First, we prepare data using IterableMolDatapoints. Check usage here: 

https://github.com/DinhLongHuynh/lrp_chemprop/blob/main/lrp_chemprop/IterableMolDatapoints.py

https://medium.com/@dinhlong240600/large-dataset-on-8gb-ram-let-iterabledataset-handle-442bb4764c7a


In [None]:
data_path = '../DRD2_diverse_data.csv'
smiles_column = 'smiles'
target_column = 'docking_score'
weight_column = 'weight_lowscores'
split_column = 'split'
epochs = 50
batch_size = 64

# Prepare data
df = pd.read_csv(data_path)
df_train = df[df[split_column]=='train']
df_val = df[df[split_column]=='val']
scaler = StandardScaler().fit(df_train[[target_column]])


train_streaming_dataset = IterableMolDatapoints(
    df=df_train,
    smiles_column=smiles_column,
    target_column=target_column,
    weight_column=weight_column,
    scaler=scaler, shuffle=True, size_at_time=640)

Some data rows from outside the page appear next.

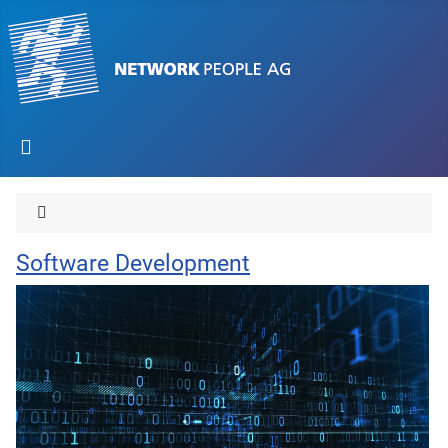
Software Development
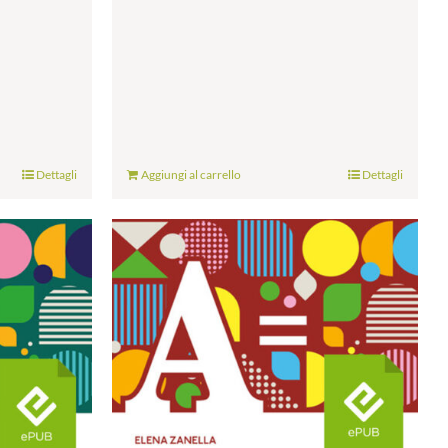
Dettagli
Aggiungi al carrello
Dettagli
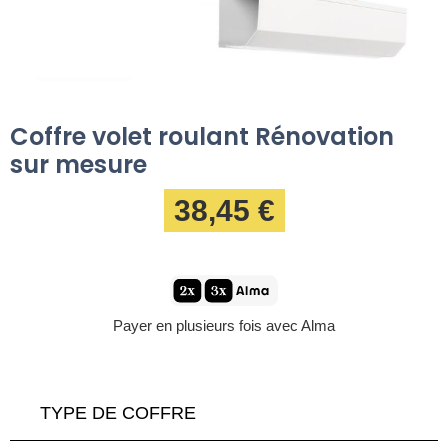
Coffre volet roulant Rénovation
sur mesure
38,45 €
Payer en plusieurs fois avec Alma
TYPE DE COFFRE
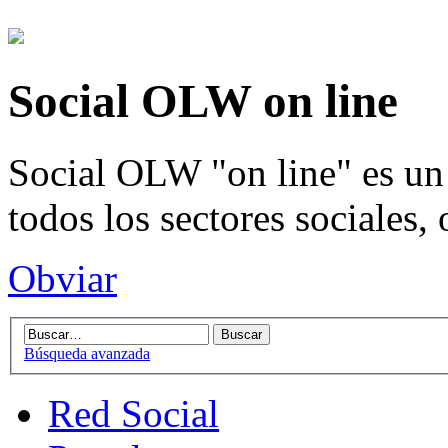
Social OLW on line
Social OLW "on line" es un 
todos los sectores sociales,
Obviar
Búsqueda avanzada
Red Social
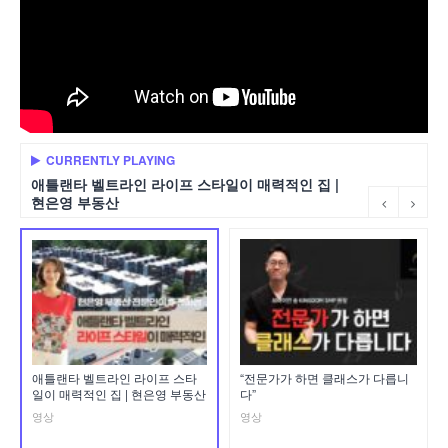
CURRENTLY PLAYING
애틀랜타 벨트라인 라이프 스타일이 매력적인 집 |
현은영 부동산
애틀랜타 벨트라인 라이프 스타
“전문가가 하면 클래스가 다릅니
일이 매력적인 집 | 현은영 부동산
다”
영상
영상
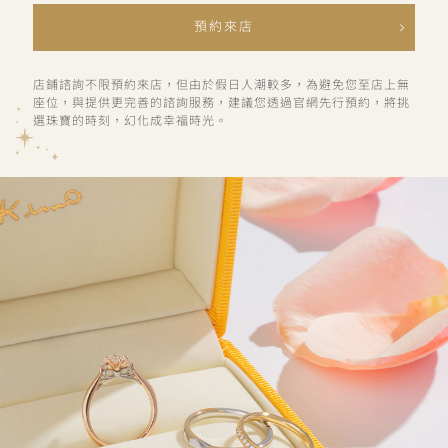
預約來店
店鋪諮詢不限預約來店，但由於假日人潮較多，為避免您至店上無
座位，與提供更完善的諮詢服務，建議您透過官網先行預約，將挑
選珠寶的時刻，幻化成幸福時光。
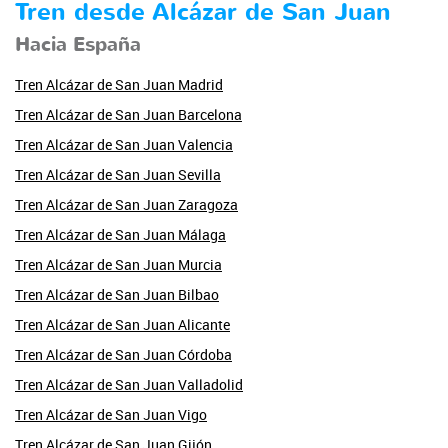
Tren desde Alcázar de San Juan
Hacia España
Tren Alcázar de San Juan Madrid
Tren Alcázar de San Juan Barcelona
Tren Alcázar de San Juan Valencia
Tren Alcázar de San Juan Sevilla
Tren Alcázar de San Juan Zaragoza
Tren Alcázar de San Juan Málaga
Tren Alcázar de San Juan Murcia
Tren Alcázar de San Juan Bilbao
Tren Alcázar de San Juan Alicante
Tren Alcázar de San Juan Córdoba
Tren Alcázar de San Juan Valladolid
Tren Alcázar de San Juan Vigo
Tren Alcázar de San Juan Gijón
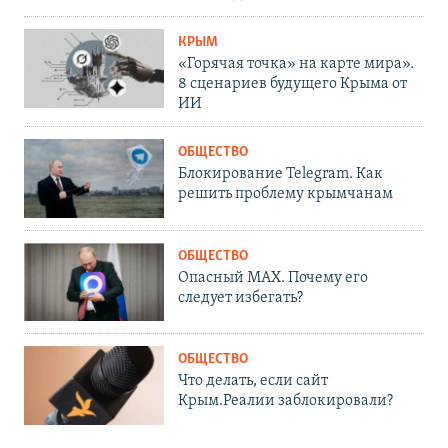
КРЫМ
«Горячая точка» на карте мира».
8 сценариев будущего Крыма от
ИИ
ОБЩЕСТВО
Блокирование Telegram. Как
решить проблему крымчанам
ОБЩЕСТВО
Опасный MAX. Почему его
следует избегать?
ОБЩЕСТВО
Что делать, если сайт
Крым.Реалии заблокировали?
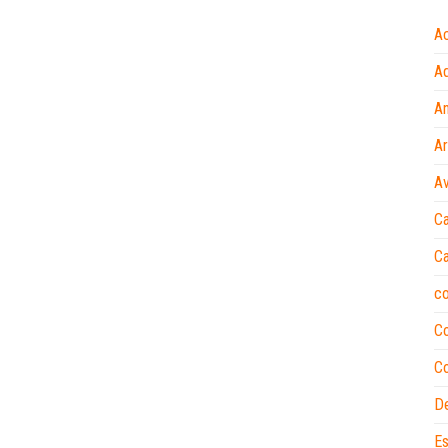
A
Ad
A
A
Av
Ca
Ca
c
C
Co
D
Es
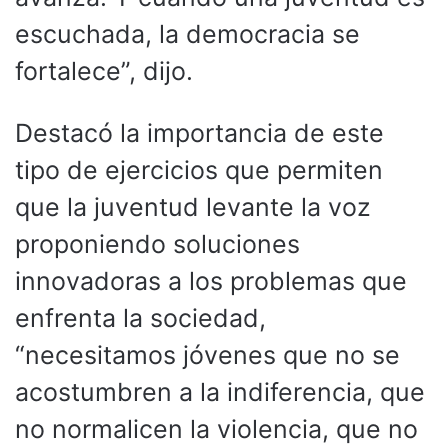
escuchada, la democracia se
fortalece”, dijo.
Destacó la importancia de este
tipo de ejercicios que permiten
que la juventud levante la voz
proponiendo soluciones
innovadoras a los problemas que
enfrenta la sociedad,
“necesitamos jóvenes que no se
acostumbren a la indiferencia, que
no normalicen la violencia, que no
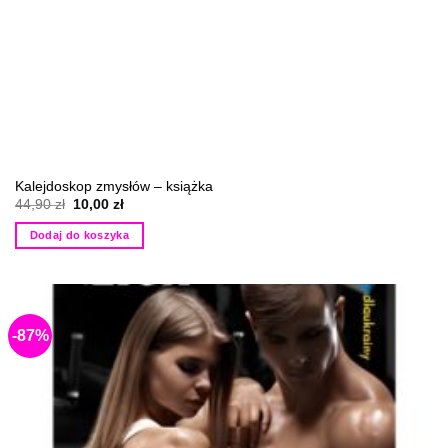
Kalejdoskop zmysłów – książka
Pierwotna
Aktualna
44,90
zł
10,00
zł
cena
cena
wynosiła:
wynosi:
Dodaj do koszyka
44,90 zł.
10,00 zł.
-87%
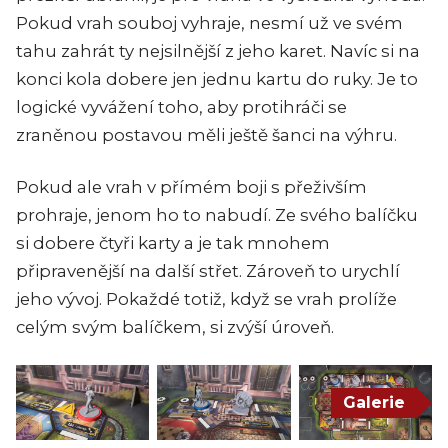
Pokud vrah souboj vyhraje, nesmí už ve svém
tahu zahrát ty nejsilnější z jeho karet. Navíc si na
konci kola dobere jen jednu kartu do ruky. Je to
logické vyvážení toho, aby protihráči se
zraněnou postavou měli ještě šanci na výhru.
Pokud ale vrah v přímém boji s přeživším
prohraje, jenom ho to nabudí. Ze svého balíčku
si dobere čtyři karty a je tak mnohem
připravenější na další střet. Zároveň to urychlí
jeho vývoj. Pokaždé totiž, když se vrah prolíže
celým svým balíčkem, si zvýší úroveň.
Galerie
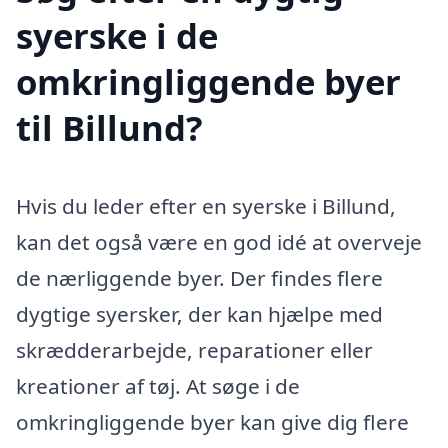
syerske i de
omkringliggende byer
til Billund?
Hvis du leder efter en syerske i Billund,
kan det også være en god idé at overveje
de nærliggende byer. Der findes flere
dygtige syersker, der kan hjælpe med
skrædderarbejde, reparationer eller
kreationer af tøj. At søge i de
omkringliggende byer kan give dig flere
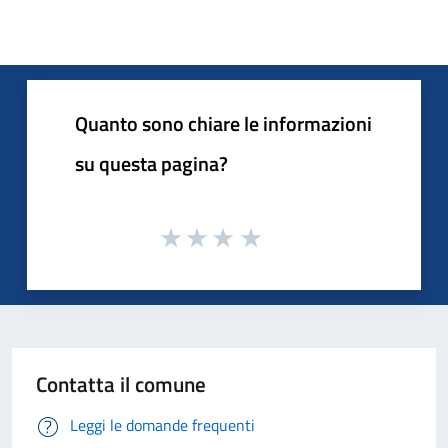
Quanto sono chiare le informazioni
su questa pagina?
Contatta il comune
Leggi le domande frequenti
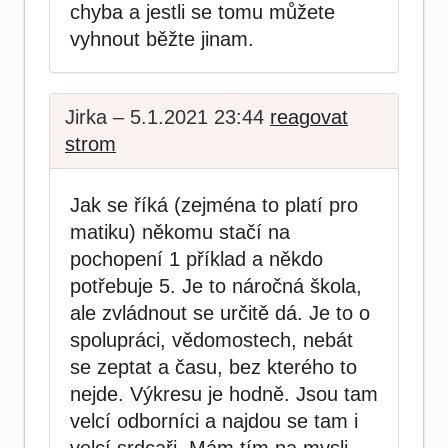
chyba a jestli se tomu můžete
vyhnout běžte jinam.
Jirka – 5.1.2021 23:44
reagovat
strom
Jak se říká (zejména to platí pro
matiku) někomu stačí na
pochopení 1 příklad a někdo
potřebuje 5. Je to náročná škola,
ale zvládnout se určitě dá. Je to o
spolupráci, vědomostech, nebát
se zeptat a času, bez kterého to
nejde. Výkresu je hodně. Jsou tam
velcí odborníci a najdou se tam i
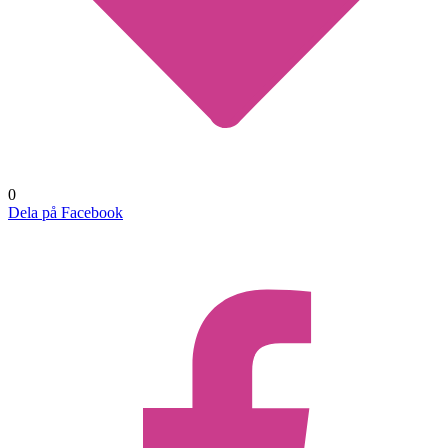
0
Dela på Facebook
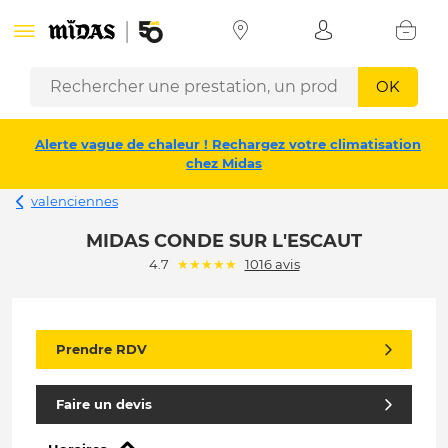
OK
Alerte vague de chaleur ! Rechargez votre climatisation
chez Midas
valenciennes
MIDAS CONDE SUR L'ESCAUT
(*)
(*)
(*)
(*)
(*)
4.7
★
★
★
★
★
1016 avis
Prendre RDV
Faire un devis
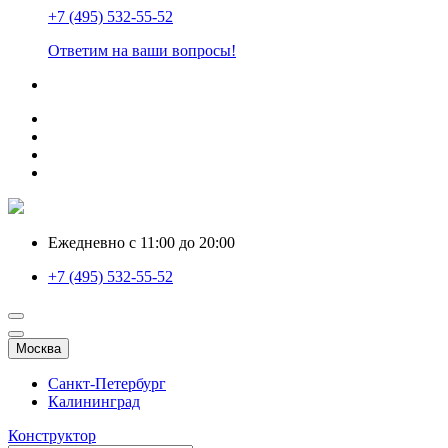
+7 (495) 532-55-52
Ответим на ваши вопросы!
Ежедневно с 11:00 до 20:00
+7 (495) 532-55-52
Москва
Санкт-Петербург
Калининград
Конструктор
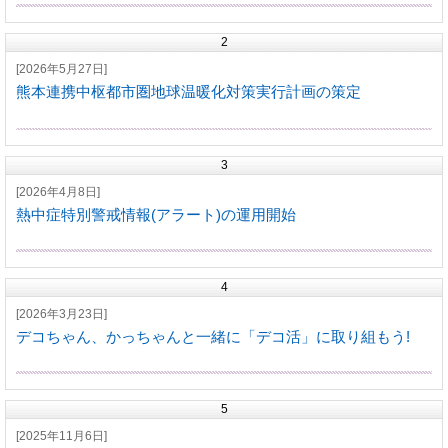
2
[2026年5月27日]
熊本連携中枢都市圏地球温暖化対策実行計画の策定
3
[2026年4月8日]
熱中症特別警戒情報(アラート)の運用開始
4
[2026年3月23日]
デコちゃん、かっちゃんと一緒に「デコ活」に取り組もう!
5
[2025年11月6日]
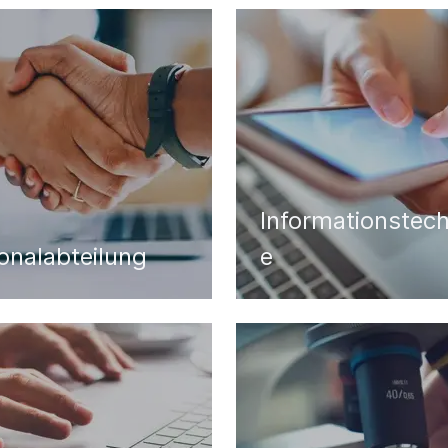
Informationstech
onalabteilung
e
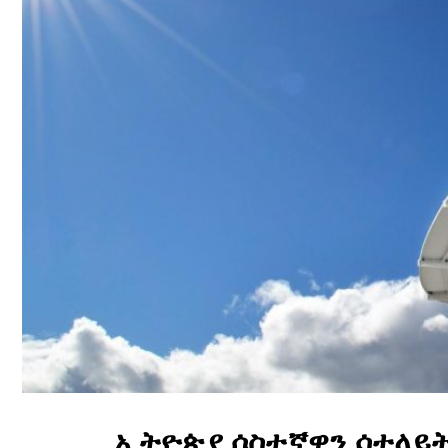
ኢትዮጵያ ሶስተኛዋን ሳተላይት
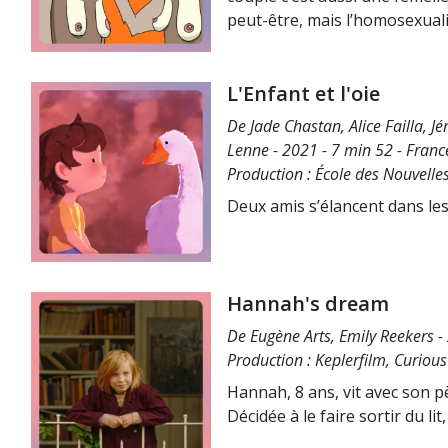
peut-être, mais l’homosexuali
L'Enfant et l'oie
De Jade Chastan, Alice Failla, J
Lenne - 2021 - 7 min 52 - Franc
Production : École des Nouvelle
Deux amis s’élancent dans les 
Hannah's dream
De Eugène Arts, Emily Reekers -
Production : Keplerfilm, Curiou
Hannah, 8 ans, vit avec son p
Décidée à le faire sortir du lit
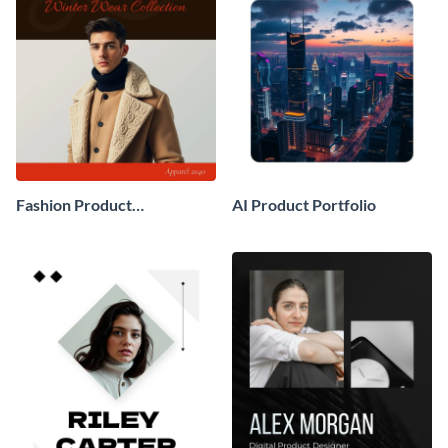
Fashion Product
AI Product Portfolio
Development Portfolio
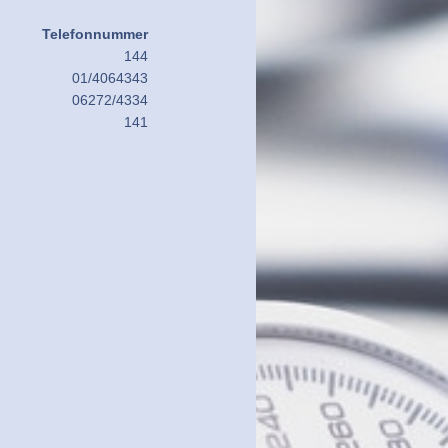
Telefonnummer
144
01/4064343
06272/4334
141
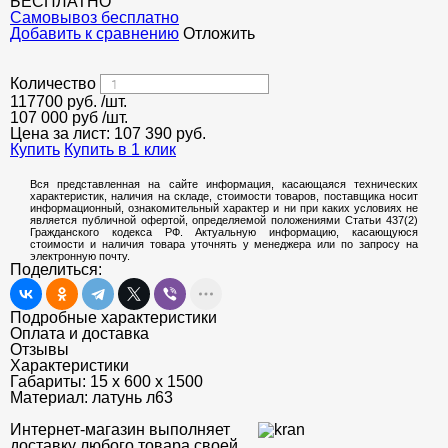
БЕСПЛАТНО
Cамовывоз бесплатно
Добавить к сравнению
Отложить
Количество
117700
руб.
/шт.
107 000 руб
/шт.
Цена за лист:
107 390
руб.
Купить
Купить в 1 клик
Вся представленная на сайте информация, касающаяся технических
характеристик, наличия на складе, стоимости товаров, поставщика носит
информационный, ознакомительный характер и ни при каких условиях не
является публичной офертой, определяемой положениями Статьи 437(2)
Гражданского кодекса РФ. Актуальную информацию, касающуюся
стоимости и наличия товара уточнять у менеджера или по запросу на
электронную почту.
Поделиться:
Подробные характеристики
Оплата и доставка
Отзывы
Характеристики
Габариты:
15 х 600 х 1500
Материал:
латунь л63
Интернет-магазин выполняет
доставку любого товара своей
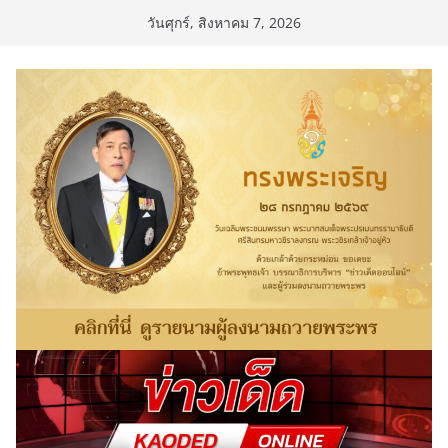
Skip
วันศุกร์, สิงหาคม 7, 2026
to
content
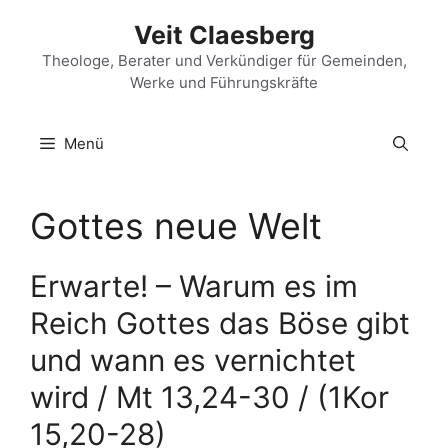
Zum
Veit Claesberg
Inhalt
springen
Theologe, Berater und Verkündiger für Gemeinden,
Werke und Führungskräfte
Menü
Gottes neue Welt
Erwarte! – Warum es im
Reich Gottes das Böse gibt
und wann es vernichtet
wird / Mt 13,24-30 / (1Kor
15,20-28)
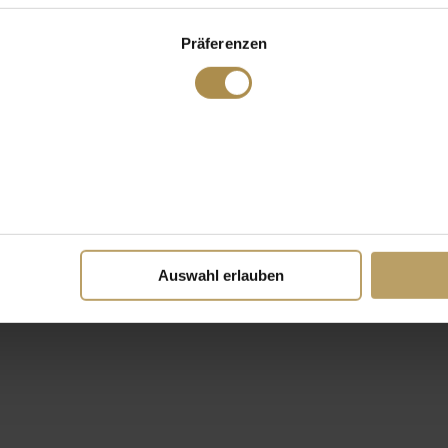
Präferenzen
Auswahl erlauben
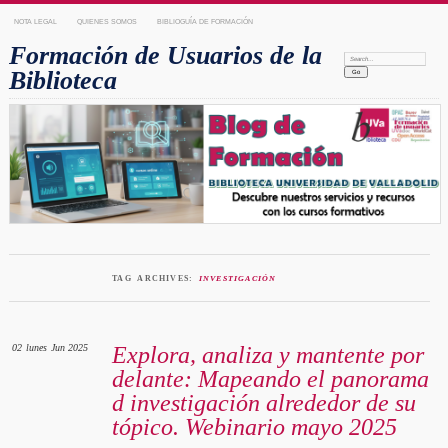
NOTA LEGAL
QUIENES SOMOS
BIBLIOGUÍA DE FORMACIÓN
Formación de Usuarios de la
Search:
Biblioteca
TAG ARCHIVES:
INVESTIGACIÓN
02
lunes
Jun 2025
Explora, analiza y mantente por
delante: Mapeando el panorama
d investigación alrededor de su
tópico. Webinario mayo 2025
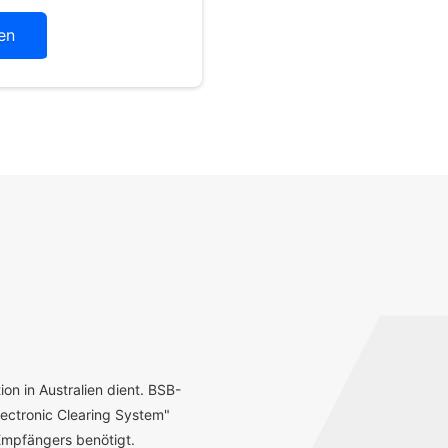
en
ion in Australien dient. BSB-
ectronic Clearing System"
mpfängers benötigt.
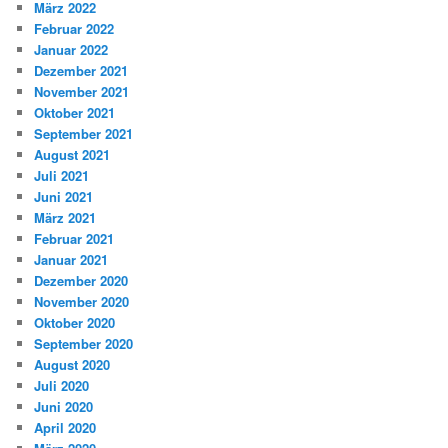
März 2022
Februar 2022
Januar 2022
Dezember 2021
November 2021
Oktober 2021
September 2021
August 2021
Juli 2021
Juni 2021
März 2021
Februar 2021
Januar 2021
Dezember 2020
November 2020
Oktober 2020
September 2020
August 2020
Juli 2020
Juni 2020
April 2020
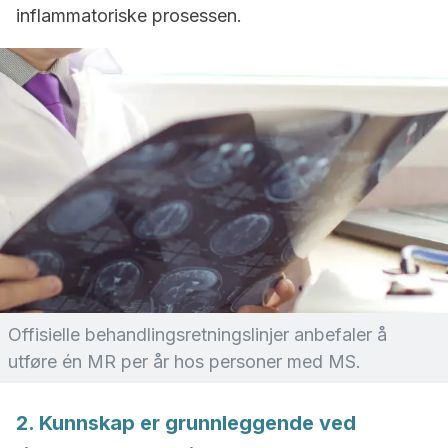
inflammatoriske prosessen.
Offisielle behandlingsretningslinjer anbefaler å
utføre én MR per år hos personer med MS.
2. Kunnskap er grunnleggende ved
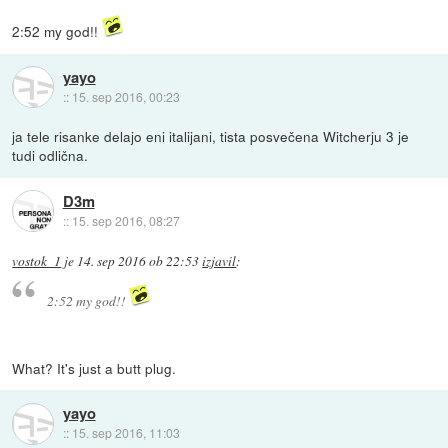
2:52 my god!!
yayo
::
15. sep 2016, 00:23
ja tele risanke delajo eni italijani, tista posvečena Witcherju 3 je
tudi odlična.
D3m
::
15. sep 2016, 08:27
vostok_1
je
14. sep 2016 ob 22:53
izjavil
:
2:52 my god!!
What? It's just a butt plug.
yayo
::
15. sep 2016, 11:03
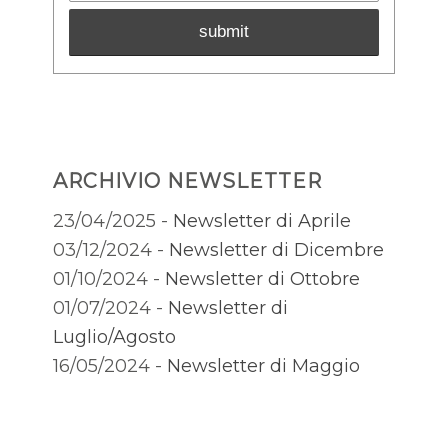
ARCHIVIO NEWSLETTER
23/04/2025 -
Newsletter di Aprile
03/12/2024 -
Newsletter di Dicembre
01/10/2024 -
Newsletter di Ottobre
01/07/2024 -
Newsletter di
Luglio/Agosto
16/05/2024 -
Newsletter di Maggio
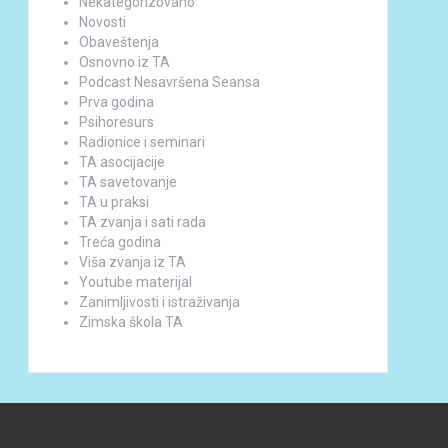
Nekategorizovano
Novosti
Obaveštenja
Osnovno iz TA
Podcast Nesavršena Seansa
Prva godina
Psihoresurs
Radionice i seminari
TA asocijacije
TA savetovanje
TA u praksi
TA zvanja i sati rada
Treća godina
Viša zvanja iz TA
Youtube materijal
Zanimljivosti i istraživanja
Zimska škola TA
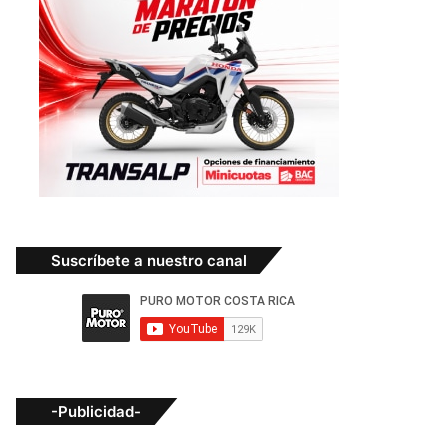
Suscríbete a nuestro canal
-Publicidad-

train_loader = data.build_dataloader(
    train_streaming_dataset,
    batch_size=batch_size,
    shuffle=False)

val_streaming_dataset = IterableMolDatapoints(
    df=df_val,
    smiles_column=smiles_column,
    target_column=target_column,
    weight_column=weight_column,
    scaler=scaler, shuffle=False, size_at_time=640)

val_loader = data.build_dataloader(
    val_streaming_dataset,
    batch_size=batch_size,
    shuffle=False)



  df = pd.read_csv(data_path)


Next, we define our model. The parameters can be added by hands or using .toml, .json file.

In [None]:
# Establish model (Parameter can be modify manually or add from .tmol file)
mp = nn.BondMessagePassing(d_v = 74, d_e = 14, d_h = 300,
                           dropout=0.3,
                           depth=5)

agg = nn.NormAggregation(norm=199)

output_transform = nn.UnscaleTransform.from_standard_scaler(scaler)

ffn = nn.RegressionFFN(n_layers=2,
                       dropout=0.3,
                       input_dim=300,
                       hidden_dim=2200,
                       output_transform=output_transform)
                       
metric_list = [nn.metrics.RMSE(), nn.metrics.MAE(), nn.metrics.R2Score()]

mpnn = models.MPNN(message_passing=mp, 
                   agg = agg, 
                   predictor=ffn, 
                   batch_norm=False, 
                   metrics=metric_list,
                   warmup_epochs=1,
                   init_lr=1.477783789959149e-06,
                   max_lr=0.00012044152141486488,
                   final_lr=0.00011724292252282861)

Finally, we train our model

In [None]:
checkpointing = ModelCheckpoint(
    "../hyperparam_optim_7/model_7/checkpoints",  # Directory where model checkpoints will be saved
    "best-{epoch}-{val_loss:.2f}",  # Filename format for checkpoints, including epoch and validation loss
    "val_loss",  # Metric used to select the best checkpoint (based on validation loss)
    mode="min",  # Save the checkpoint with the lowest validation loss (minimization objective)
    save_last=True,  # Always save the most recent checkpoint, even if it's not the best
)


trainer = pl.Trainer(
    logger=False,
    enable_checkpointing=True,
    enable_progress_bar=True,
    accelerator="auto",
    devices=1,
    max_epochs=epochs,
    callbacks=[checkpointing]
)

trainer.fit(mpnn, train_dataloaders=train_loader, val_dataloaders=val_loader)